*** Given entries ***
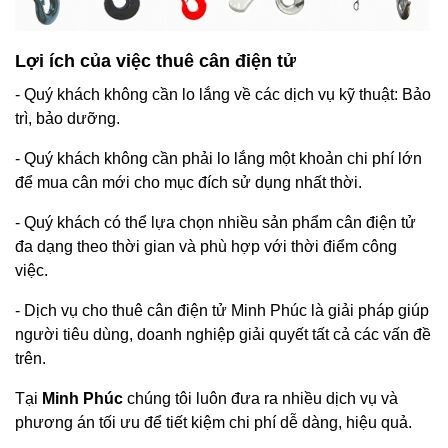
Lợi ích của việc thuê cân điện tử
- Quý khách không cần lo lắng về các dịch vụ kỹ thuật: Bảo
trì, bảo dưỡng.
- Quý khách không cần phải lo lắng một khoản chi phí lớn
để mua cân mới cho mục đích sử dụng nhất thời.
- Quý khách có thể lựa chọn nhiều sản phẩm cân điện tử
đa dạng theo thời gian và phù hợp với thời điểm công
việc.
- Dịch vụ cho thuê cân điện tử Minh Phúc là giải pháp giúp
người tiêu dùng, doanh nghiệp giải quyết tất cả các vấn đề
trên.
Tại
Minh Phúc
chúng tôi luôn đưa ra nhiều dịch vụ và
phương án tối ưu để tiết kiệm chi phí dễ dàng, hiệu quả.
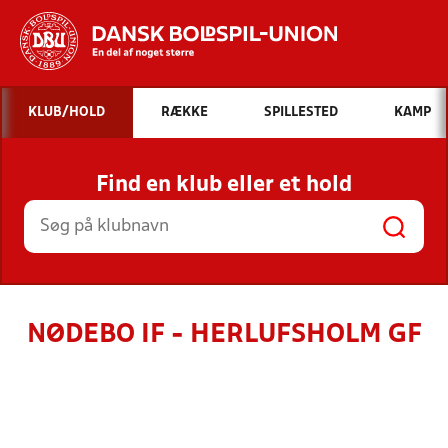
Hvad vil du søge efter?
KLUB/HOLD
RÆKKE
SPILLESTED
KAMP
INDHOLD OG NYHEDER
Find en klub eller et hold
STILLINGER, RESULTATER, KLUBBER OG
HOLD
NØDEBO IF - HERLUFSHOLM GF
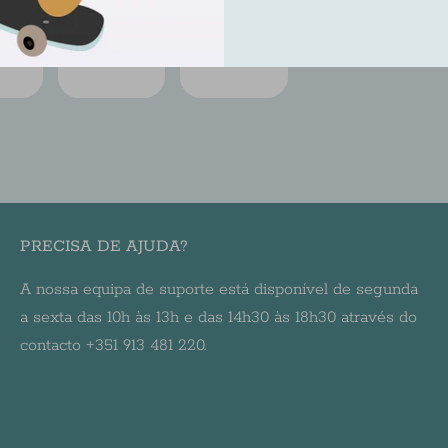
Share
Share
Sha
on
on
Facebook
Twit
PRECISA DE AJUDA?
A nossa equipa de suporte está disponível de segunda
a sexta das 10h às 13h e das 14h30 às 18h30 através do
contacto +351 913 481 220.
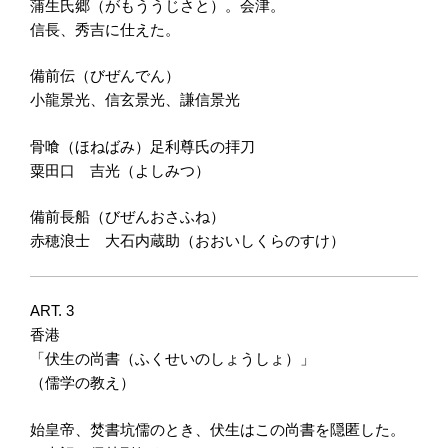
蒲生氏郷（がもううじさと）。会津。
信長、秀吉に仕えた。
備前伝（びぜんでん）
小龍景光、信玄景光、謙信景光
骨喰（ほねばみ）足利尊氏の拝刀
粟田口 吉光（よしみつ）
備前長船（びぜんおさふね）
赤穂浪士 大石内蔵助（おおいしくらのすけ）
ART. 3
香港
「伏生の尚書（ふくせいのしょうしょ）」
（儒学の教え）
始皇帝、焚書坑儒のとき、伏生はこの尚書を隠匿した。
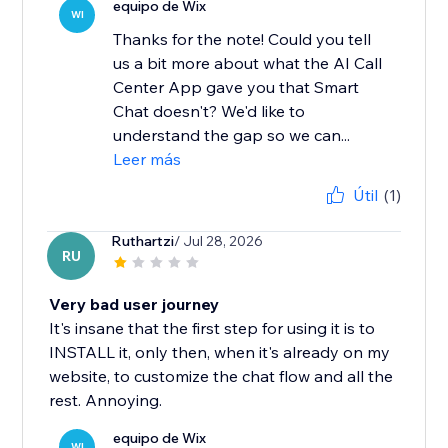
equipo de Wix
WI
Thanks for the note! Could you tell
us a bit more about what the AI Call
Center App gave you that Smart
Chat doesn't? We'd like to
understand the gap so we can...
Leer más
Útil
(1)
Ruthartzi
/ Jul 28, 2026
RU
Very bad user journey
It's insane that the first step for using it is to
INSTALL it, only then, when it's already on my
website, to customize the chat flow and all the
rest. Annoying.
equipo de Wix
WI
***
The reply must consist solely of the lines from the one containing "understand the gap so we can..." through the last line of the data, reproduced exactly.

understand the gap so we can...
Leer más
Útil
(1)
Ruthartzi
/ Jul 28, 2026
RU
Very bad user journey
It's insane that the first step for using it is to
INSTALL it, only then, when it's already on my
website, to customize the chat flow and all the
rest. Annoying.
equipo de Wix
WI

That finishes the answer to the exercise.